Well but that's not just true that it hasn't produced anything...
Anyway, I am now sick of discussing this with you, just as I got sick of
discussing it with John Clark.
Your arguments were certainly at a much higher level than Clark's; but,
in the end you provided no convincing refutation of the phenomenon, only
a critical analysis of a small subset of the experiments (and, notably,
NOT the ones I pointed out to you as apparently most convincing, which
did involve the kinds of controls you suggested).
My biggest lesson from this dialogue is the strong emotion that it
elicited from both John Clark and yourself. Wow.
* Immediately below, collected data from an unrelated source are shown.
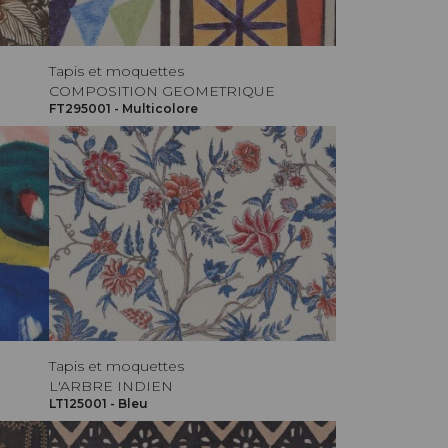
Tapis et moquettes
COMPOSITION GEOMETRIQUE
FT295001 - Multicolore
Tapis et moquettes
L'ARBRE INDIEN
LT125001 - Bleu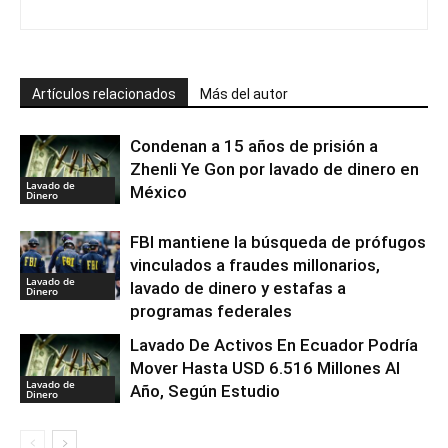
Artículos relacionados
Más del autor
Condenan a 15 años de prisión a
Zhenli Ye Gon por lavado de dinero en
Lavado de
México
Dinero
FBI mantiene la búsqueda de prófugos
vinculados a fraudes millonarios,
Lavado de
lavado de dinero y estafas a
Dinero
programas federales
Lavado De Activos En Ecuador Podría
Mover Hasta USD 6.516 Millones Al
Lavado de
Año, Según Estudio
Dinero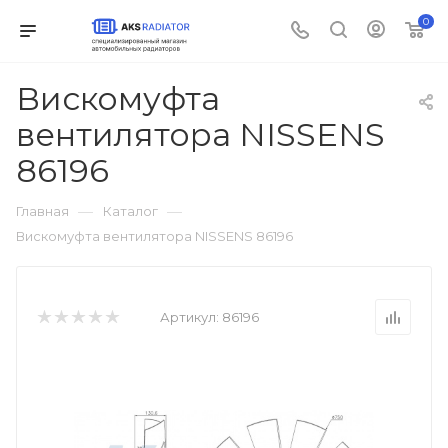
0
Вискомуфта
вентилятора NISSENS
86196
—
—
Главная
Каталог
Вискомуфта вентилятора NISSENS 86196
Артикул:
86196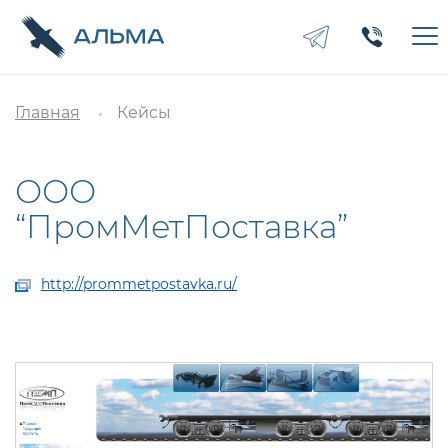
Главная
Кейсы
ООО
“ПромМетПоставка”
http://prommetpostavka.ru/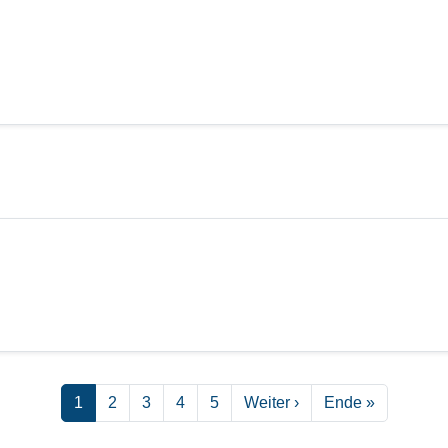
Seite
Seite
Seite
Seite
Seite
Nächste Seite
Letzte Seite
1
2
3
4
5
Weiter ›
Ende »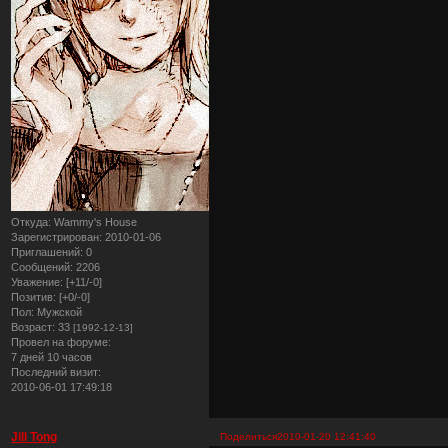
Откуда:
Wammy's House
Зарегистрирован
: 2010-01-06
Приглашений:
0
Сообщений:
2206
Уважение:
[+11/-0]
Позитив:
[+0/-0]
Пол:
Мужской
Возраст:
33
[1992-12-13]
Провел на форуме:
7 дней 10 часов
Последний визит:
2010-06-01 17:49:18
Jill Tong
Поделиться
2010-01-20 12:41:40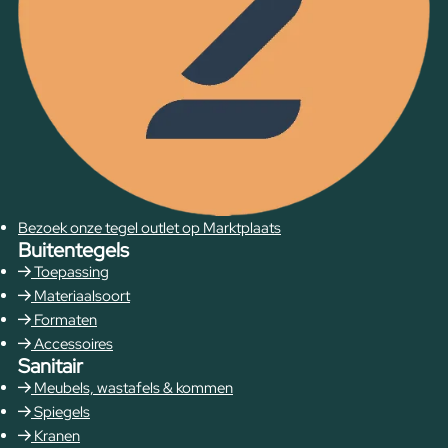
Bezoek onze tegel outlet op Marktplaats
Buitentegels
Toepassing
Materiaalsoort
Formaten
Accessoires
Sanitair
Meubels, wastafels & kommen
Spiegels
Kranen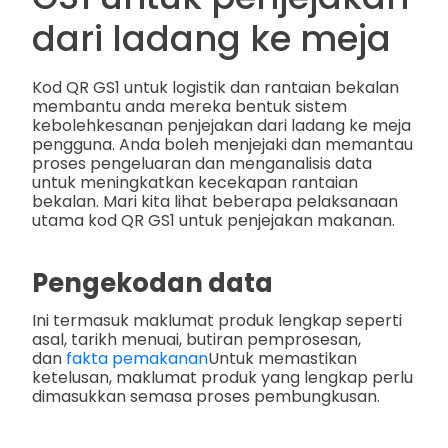
dari ladang ke meja
Kod QR GS1 untuk logistik dan rantaian bekalan
membantu anda mereka bentuk sistem
kebolehkesanan penjejakan dari ladang ke meja
pengguna. Anda boleh menjejaki dan memantau
proses pengeluaran dan menganalisis data
untuk meningkatkan kecekapan rantaian
bekalan. Mari kita lihat beberapa pelaksanaan
utama kod QR GS1 untuk penjejakan makanan.
Pengekodan data
Ini termasuk maklumat produk lengkap seperti
asal, tarikh menuai, butiran pemprosesan,
dan
fakta pemakanan
Untuk memastikan
ketelusan, maklumat produk yang lengkap perlu
dimasukkan semasa proses pembungkusan.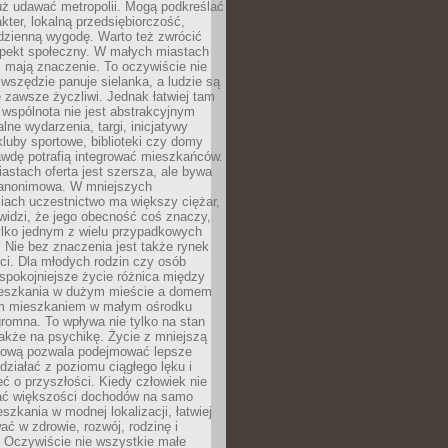
uż udawać metropolii. Mogą podkreślać
kter, lokalną przedsiębiorczość,
odzienną wygodę. Warto też zwrócić
pekt społeczny. W małych miastach
ż mają znaczenie. To oczywiście nie
wszędzie panuje sielanka, a ludzie są
 zawsze życzliwi. Jednak łatwiej tam
 wspólnota nie jest abstrakcyjnym
lne wydarzenia, targi, inicjatywy
kluby sportowe, biblioteki czy domy
awdę potrafią integrować mieszkańców.
stach oferta jest szersza, ale bywa
j anonimowa. W mniejszych
iach uczestnictwo ma większy ciężar,
widzi, że jego obecność coś znaczy,
tylko jednym z wielu przypadkowych
 Nie bez znaczenia jest także rynek
ci. Dla młodych rodzin czy osób
spokojniejsze życie różnica między
eszkania w dużym mieście a domem
m mieszkaniem w małym ośrodku
romna. To wpływa nie tylko na stan
także na psychikę. Życie z mniejszą
nsową pozwala podejmować lepsze
 działać z poziomu ciągłego lęku i
eć o przyszłości. Kiedy człowiek nie
ć większości dochodów na samo
szkania w modnej lokalizacji, łatwiej
ć w zdrowie, rozwój, rodzinę i
 Oczywiście nie wszystkie małe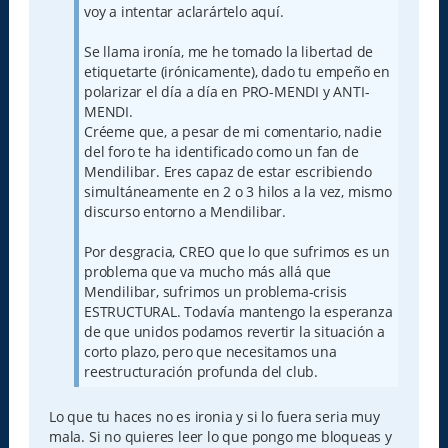
voy a intentar aclarártelo aquí.
Se llama ironía, me he tomado la libertad de
etiquetarte (irónicamente), dado tu empeño en
polarizar el día a día en PRO-MENDI y ANTI-
MENDI.
Créeme que, a pesar de mi comentario, nadie
del foro te ha identificado como un fan de
Mendilibar. Eres capaz de estar escribiendo
simultáneamente en 2 o 3 hilos a la vez, mismo
discurso entorno a Mendilibar.
Por desgracia, CREO que lo que sufrimos es un
problema que va mucho más allá que
Mendilibar, sufrimos un problema-crisis
ESTRUCTURAL. Todavía mantengo la esperanza
de que unidos podamos revertir la situación a
corto plazo, pero que necesitamos una
reestructuración profunda del club.
Lo que tu haces no es ironia y si lo fuera seria muy
mala. Si no quieres leer lo que pongo me bloqueas y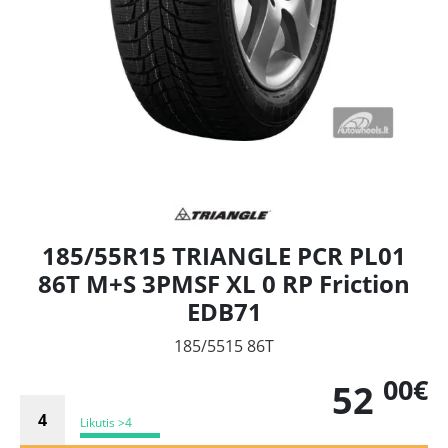
185/55R15 TRIANGLE PCR PL01
86T M+S 3PMSF XL 0 RP Friction
EDB71
185/5515 86T
00€
52
Likutis >4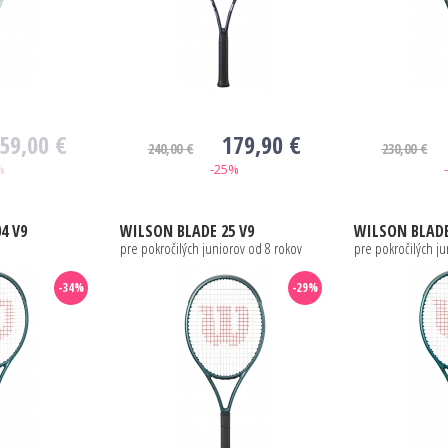
59,00 €
179,90 €
240,00 €
230,00 €
%
-25%
4 V9
WILSON
BLADE 25 V9
WILSON
BLADE
pre pokročilých juniorov od 8 rokov
pre pokročilých ju
-34%
-29%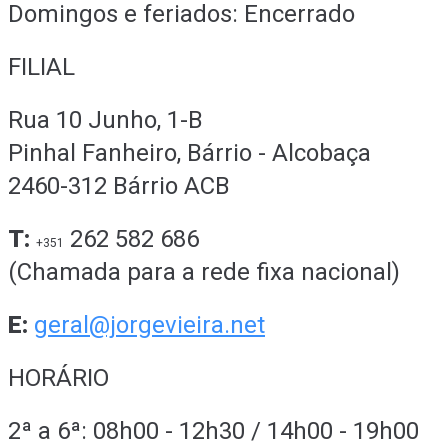
Domingos e feriados: Encerrado
FILIAL
Rua 10 Junho, 1-B
Pinhal Fanheiro, Bárrio - Alcobaça
2460-312 Bárrio ACB
T:
262 582 686
+351
(Chamada para a rede fixa nacional)
E:
geral@jorgevieira.net
HORÁRIO
2ª a 6ª: 08h00 - 12h30 / 14h00 - 19h00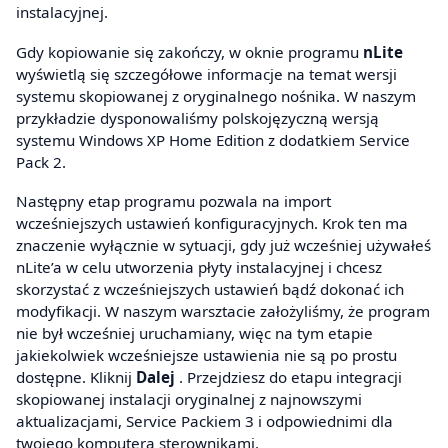
instalacyjnej.
Gdy kopiowanie się zakończy, w oknie programu
nLite
wyświetlą się szczegółowe informacje na temat wersji
systemu skopiowanej z oryginalnego nośnika. W naszym
przykładzie dysponowaliśmy polskojęzyczną wersją
systemu Windows XP Home Edition z dodatkiem Service
Pack 2.
Następny etap programu pozwala na import
wcześniejszych ustawień konfiguracyjnych. Krok ten ma
znaczenie wyłącznie w sytuacji, gdy już wcześniej używałeś
nLite’a w celu utworzenia płyty instalacyjnej i chcesz
skorzystać z wcześniejszych ustawień bądź dokonać ich
modyfikacji. W naszym warsztacie założyliśmy, że program
nie był wcześniej uruchamiany, więc na tym etapie
jakiekolwiek wcześniejsze ustawienia nie są po prostu
dostępne. Kliknij
Dalej
. Przejdziesz do etapu integracji
skopiowanej instalacji oryginalnej z najnowszymi
aktualizacjami, Service Packiem 3 i odpowiednimi dla
twojego komputera sterownikami.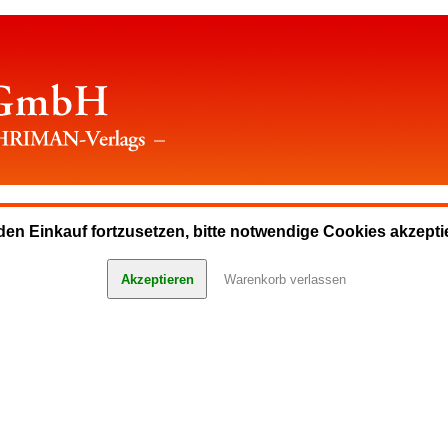
en Einkauf fortzusetzen, bitte notwendige Cookies akzepti
Akzeptieren
Warenkorb verlassen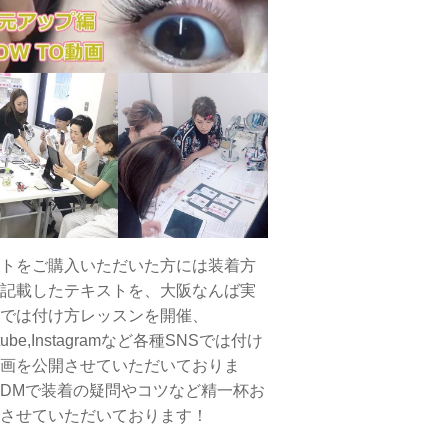
トをご購入いただいた方には装着方
記載したテキストを、大阪なんば実
では付け方レッスンを開催、
tube,Instagramなど各種SNSでは付け
画を公開させていただいておりま
DMで装着の疑問やコツなど精一杯お
させていただいております！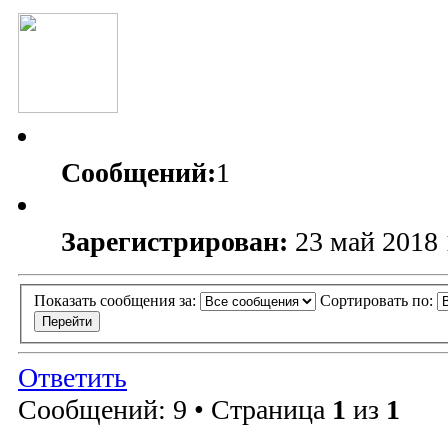
Сообщений:
1
Зарегистрирован:
23 май 2018 
Показать сообщения за:
Сортировать по:
Ответить
Сообщений: 9 • Страница
1
из
1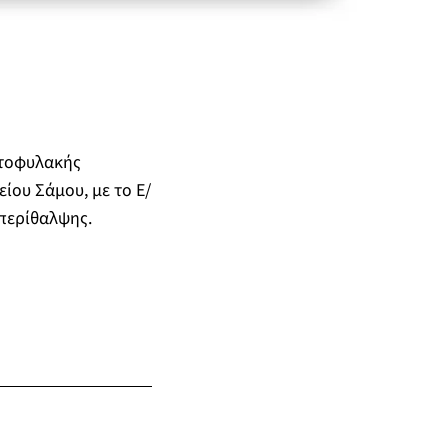
κτοφυλακής
ίου Σάμου, με το Ε/
 περίθαλψης.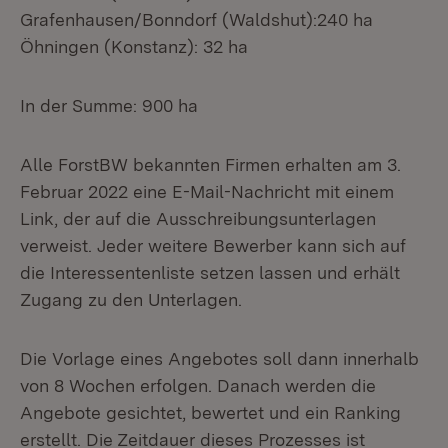
Grafenhausen/Bonndorf (Waldshut):240 ha
Öhningen (Konstanz): 32 ha
In der Summe: 900 ha
Alle ForstBW bekannten Firmen erhalten am 3.
Februar 2022 eine E-Mail-Nachricht mit einem
Link, der auf die Ausschreibungsunterlagen
verweist. Jeder weitere Bewerber kann sich auf
die Interessentenliste setzen lassen und erhält
Zugang zu den Unterlagen.
Die Vorlage eines Angebotes soll dann innerhalb
von 8 Wochen erfolgen. Danach werden die
Angebote gesichtet, bewertet und ein Ranking
erstellt. Die Zeitdauer dieses Prozesses ist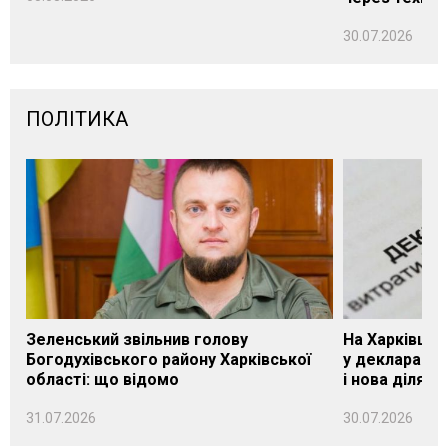
30.07.2026
ПОЛІТИКА
Зеленський звільнив голову
На Харківщин
Богодухівського району Харківської
у декларації 
області: що відомо
і нова ділянк
31.07.2026
30.07.2026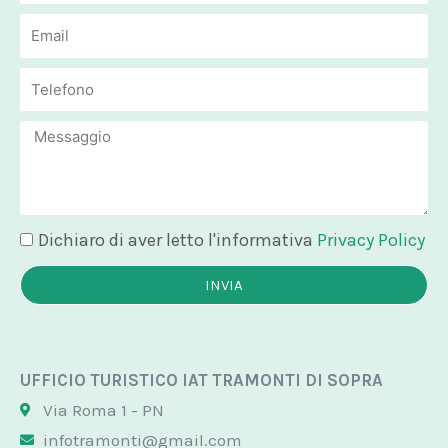
Email
Email
Message
Dichiaro di aver letto l'informativa
Privacy Policy
INVIA
UFFICIO TURISTICO IAT TRAMONTI DI SOPRA
Via Roma 1 - PN
infotramonti@gmail.com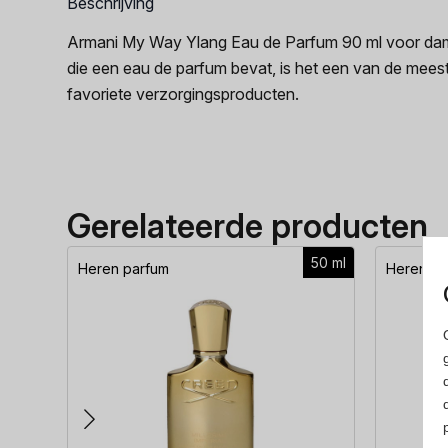
Beschrijving
Armani My Way Ylang Eau de Parfum 90 ml voor dam
die een eau de parfum bevat, is het een van de mee
favoriete verzorgingsproducten.
Gerelateerde producten
50 ml
Heren parfum
Heren pa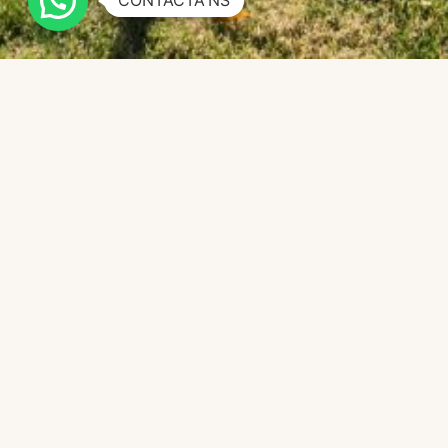
CONTACTA'NS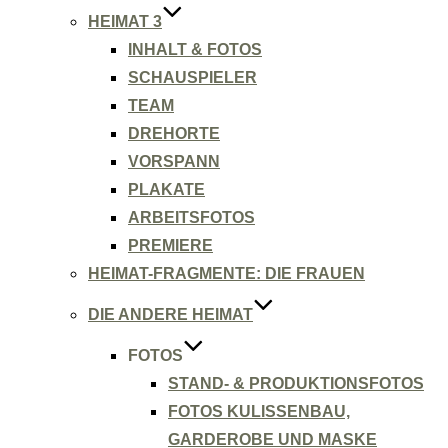
HEIMAT 3
INHALT & FOTOS
SCHAUSPIELER
TEAM
DREHORTE
VORSPANN
PLAKATE
ARBEITSFOTOS
PREMIERE
HEIMAT-FRAGMENTE: DIE FRAUEN
DIE ANDERE HEIMAT
FOTOS
STAND- & PRODUKTIONSFOTOS
FOTOS KULISSENBAU,
GARDEROBE UND MASKE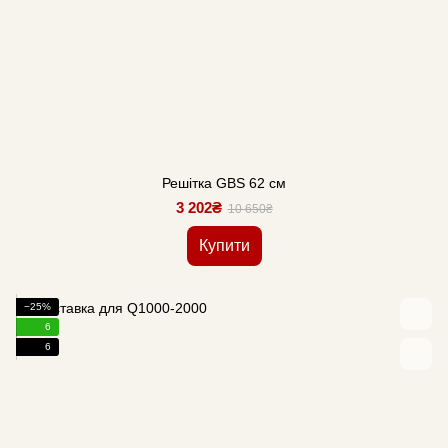
Решітка GBS 62 см
3 202₴
10 650₴
Купити
−25%
6
6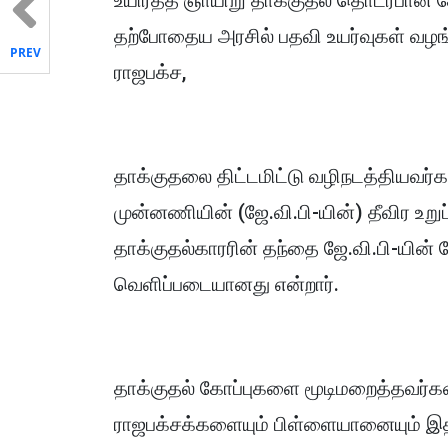
உயிர்த்த ஞாயிறு தாக்குதல் தொடர்பான
தற்போதைய அரசில் பதவி உயர்வுகள் வழங்கப
PREV
ராஜபக்ச,
தாக்குதலை திட்டமிட்டு வழிநடத்தியவர்
முன்னணியின் (ஜே.வி.பி-யின்) தீவிர உறு
தாக்குதல்காரரின் தந்தை ஜே.வி.பி-யின் தே
வெளிப்படையானது என்றார்.
தாக்குதல் கோப்புகளை மூடிமறைத்தவர்க
ராஜபக்சக்களையும் பிள்ளையானையும் இதில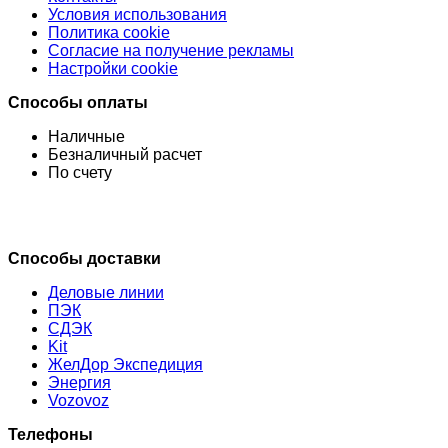
Условия использования
Политика cookie
Согласие на получение рекламы
Настройки cookie
Способы оплаты
Наличные
Безналичный расчет
По счету
Способы доставки
Деловые линии
ПЭК
СДЭК
Kit
ЖелДор Экспедиция
Энергия
Vozovoz
Телефоны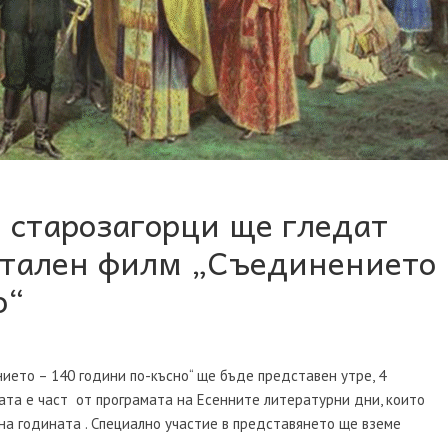
. старозагорци ще гледат
тален филм „Съединението
о“
ето – 140 години по-късно“ ще бъде представен утре, 4
тата е част от програмата на Есенните литературни дни, които
а годината . Специално участие в представянето ще вземе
I think the
closed-minded, emotionally-hostile attitude you two display is every bit
as damaging to science as the opposite emotional/cognitive error, in
which people blindly accept whatever bullshit they want to believe.
I do have a lot of respect for the overall scientific process, which
allows progress to keep going in spite of closed-mindedness, hostility,
gullibility, wishful-thinking, and all the other human weaknesses. The
scientific process is not optimal but it ultimately does work, which is
why I predict that within 20 years from now CF will be mainstream science.